過去の実績を見ると、9月は45.1%の確率で上昇し、上昇した月の平均上昇率は3.32%、下落した月の平均下落率は4.62%、全体の平均騰落率は0.99%の下落となっています。10月は、57.1%の確率で上昇し、上昇した月の平均上昇率は4.17%、下落した月の平均下落率は4.72%、全体の平均騰落率は0.41%の上昇となっています。今後のFOMCのスケジュールは、10月29日-30日、12月10日-11日、2020年は1月28日-29日、3月17日-18日、4月28日-29日、6月9日-10日、7月28日-29日、9月15日-16日、11月4日-5日(米大統領選は11月3日)、12月15日-16日となっています。
●主なポイント
○9月の市場が1.72%の上昇という上出来といえる結果となったことで、第3四半期の騰落率はプラスになりました(8月は1.81%下落、7月は1.31%上昇)。9月のリターンはこれまで53.8%の確率でマイナスとなっていました(1928年以降の9月の平均騰落率は0.99%の下落と12カ月で最低。これに次ぐのが5月の0.17%下落。残り10カ月の平均騰落率はいずれもプラスで、12月が1.28%の上昇と平均騰落率が最も高い)。
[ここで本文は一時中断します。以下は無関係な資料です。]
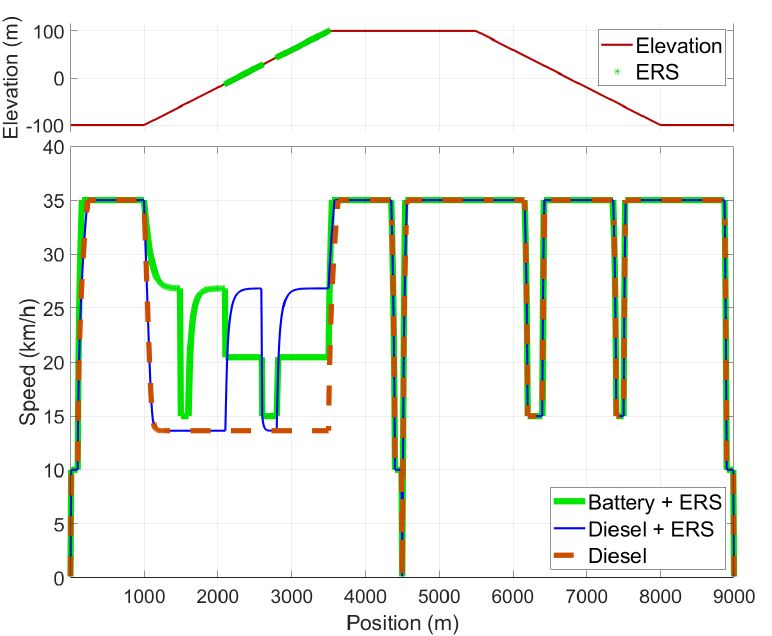
Figure 8. Speed of the vehicle with different drivetrain options for the Short 2 drive cycle. Elevation and ERS placement shown for reference.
S&P 500指数が3,000の大台を回復したことが相場の上昇と楽観ムードを後押ししました。同指数が初めて3,000ポイントを付けたのは7月のことで(7月11日の日中に大台を一時的に突破し、翌12日に終値が3,000を超えた)、9月に終値ベースでの最高値更新(7月26日の3,027.98が依然として史上最高値)までわずかに迫りました。業績発表一色となる(企業決算が独占することはニュースにとって問題ではないのでしょうか)10月に再び最高値が更新されるのではとの期待感が高まりました。第3四半期のS&P 500指数の上昇率は1.19%となり、3四半期連続でプラスを記録しました。年初来の騰落率は18.74%と極めて満足のいく結果となっています。
○9月のS&P 500指数は1.72%の上昇(配当込みのトータルリターンはプラス1.87%)、第3四半期は1.19%の上昇(同1.70%)、また年初来9カ月間の騰落率は18.74%(同20.55%)の上昇となりました。1997年以降の年初来9カ月間の騰落率は21.43%上昇が最高です。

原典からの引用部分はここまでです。